Nicholas Edwards: "Ja einiges davon sicher. Der Aktienmarkt hätte in den letzten Monaten viel schlechter laufen können. Die BoJ wirkt alle den negativen Nachrichten also derzeit entgegen. Viel davon wird aber auch in den "Sparstrümpfen" versickern."

e-fundresearch: Was muss sich in Japan tun um einen "turnaround" möglich zu machen und wie groß ist das Potential dort nach oben?

Nicholas Edwards: "Die Unternehmen müssen höhere Erträge, d.h. Return on Equity, also Shareholder Value generieren. Auf der volkswirtschaftlichen Seite muss die Regierung die Steuern senken. Japan sollte dieselben Dinge unternehmen, die die Reagan-Regierung in den frühen 80ern in den USA unternommen hat. Derzeit ist Japan aber noch in einem Teufelskreis gefangen: Niedrige Erträge, Deflation, noch niedrigere Erträge, fallende Aktienkurse usw. Daraus muss man herauskommen - und zwar durch einen Mix aus makro- und mikroökonomischen Maßnahmen."

e-fundresearch: Welche Sektoren gefallen Ihnen derzeit in Japan am Besten?

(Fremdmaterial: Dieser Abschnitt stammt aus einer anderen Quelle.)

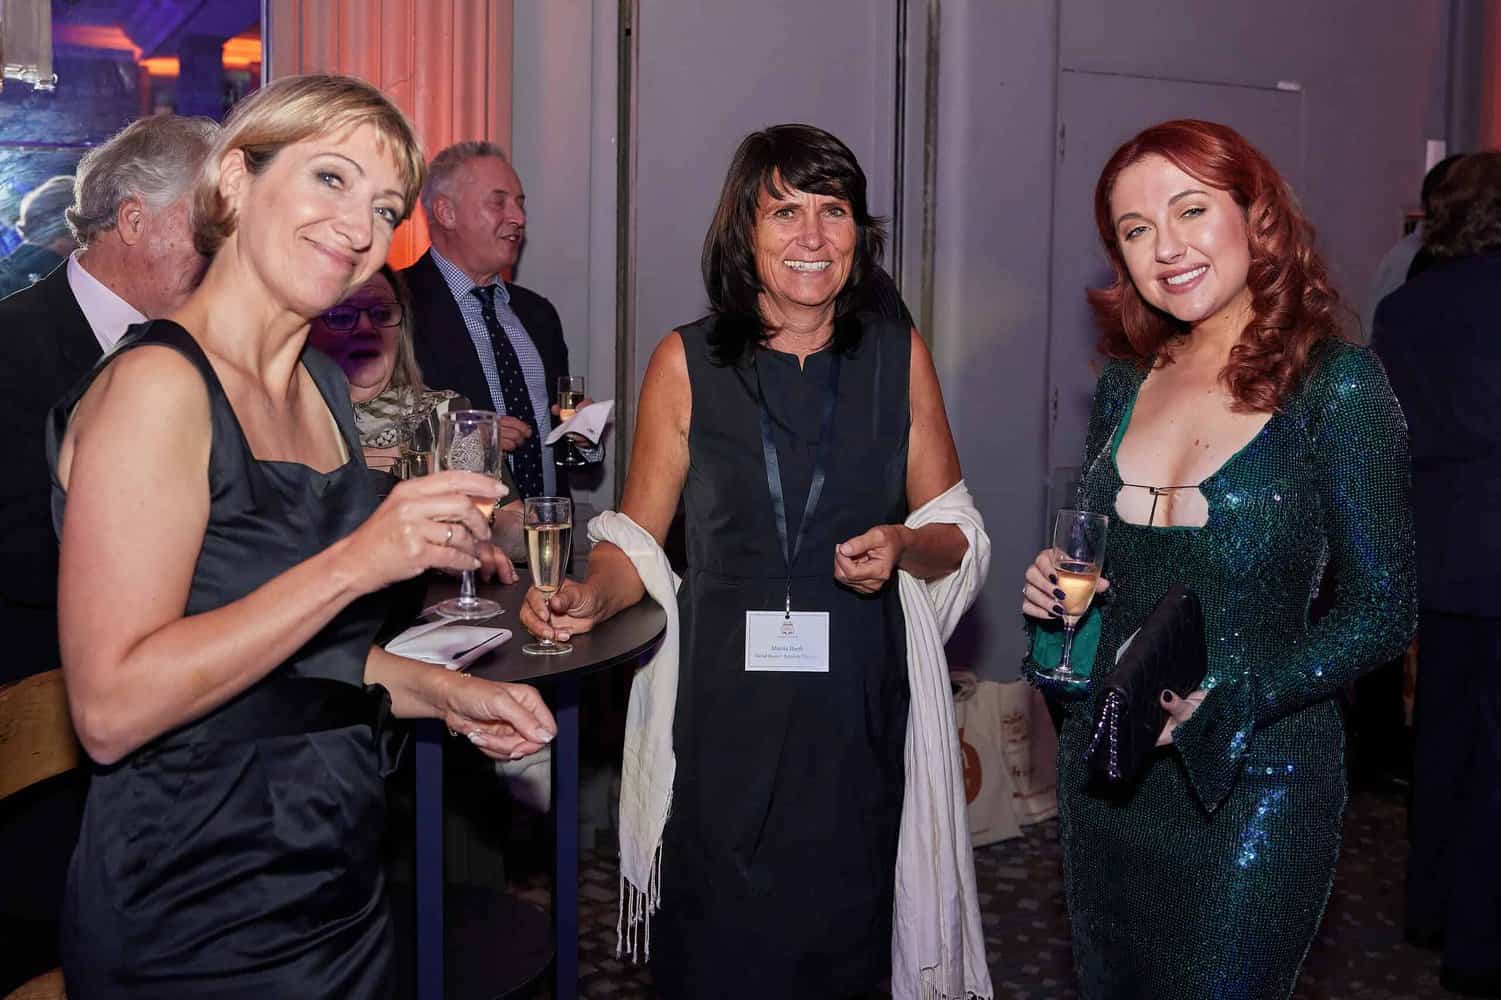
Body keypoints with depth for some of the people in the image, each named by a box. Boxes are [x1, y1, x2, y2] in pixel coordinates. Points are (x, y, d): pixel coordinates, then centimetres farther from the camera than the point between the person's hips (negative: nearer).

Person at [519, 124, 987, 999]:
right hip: (723, 706, -1)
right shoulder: (686, 363, 0)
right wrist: (589, 597, -16)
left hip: (856, 703, 1)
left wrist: (902, 547, -11)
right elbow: (637, 539, 3)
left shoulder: (900, 358, 4)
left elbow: (952, 536, 10)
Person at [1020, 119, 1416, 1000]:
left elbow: (1381, 611, -11)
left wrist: (1222, 700, -22)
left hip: (1253, 783, -5)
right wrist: (1056, 588, -4)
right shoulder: (1126, 385, 6)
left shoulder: (1336, 383, -10)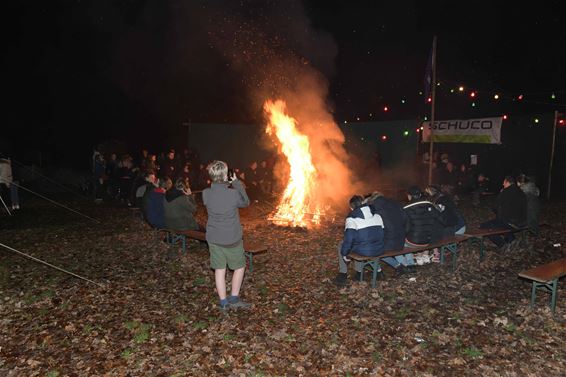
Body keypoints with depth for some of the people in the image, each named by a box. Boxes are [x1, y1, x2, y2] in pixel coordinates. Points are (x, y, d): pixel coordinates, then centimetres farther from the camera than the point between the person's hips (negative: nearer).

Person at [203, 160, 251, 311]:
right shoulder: (233, 193, -22)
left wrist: (227, 185, 1)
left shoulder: (206, 194, -12)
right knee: (239, 267, 18)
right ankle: (234, 299, 20)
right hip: (232, 239, -3)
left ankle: (223, 302, 21)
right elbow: (246, 202, -2)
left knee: (219, 269, 14)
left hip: (213, 238, 3)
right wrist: (237, 183, -2)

Nicholas Edwards: "Im Moment gewichten wir Technologie über. Japan hat in diesem Bereich sehr viele ausgezeichnete Unternehmen die von einem globalen Aufschwung in diesem Sektor profitieren werden. Weiters gefällt und der (zyklische) Maschinenbau. Untergewichtet ist aktuell der Bankensektor."

e-fundresearch: Sie managen einen Small Cap Fonds. Warum soll ein Investor überhaupt in japanische Small Caps investieren?

Nicholas Edwards: Small Caps sind noch billiger als der Gesamtmarkt. Das Risiko ist natürlich auch höher, wenn es der Wirtschaft nicht so gut geht. Diese Unternehmen werden von den vielen noch anstehenden Veränderungen in Japan aber mehr profitieren. Ich denke, dass Small Caps aber auch in Zukunft besser als Blue performen werden."

e-fundresearch: Und was denken Sie wie es mit dem Yen weitergeht?

Nicholas Edwards: "Der Yen war in letzter Zeit sehr schwach weil die Liquidität die die BoJ bereitgestellt hat sehr groß war. Kurzfristig kann der Yen noch schwächer werden. Wenn die notwendigen Reformen, etwa im Bankensektor, aber erfolgreich sind, werden ausländische Investoren wieder zurückkehren. Das Marktsentiment in Japan ist aber so schlecht wie es in den letzten 20 Jahren nicht mehr war. Man kann also erwarten dass es von nun an nur noch besser werden kann."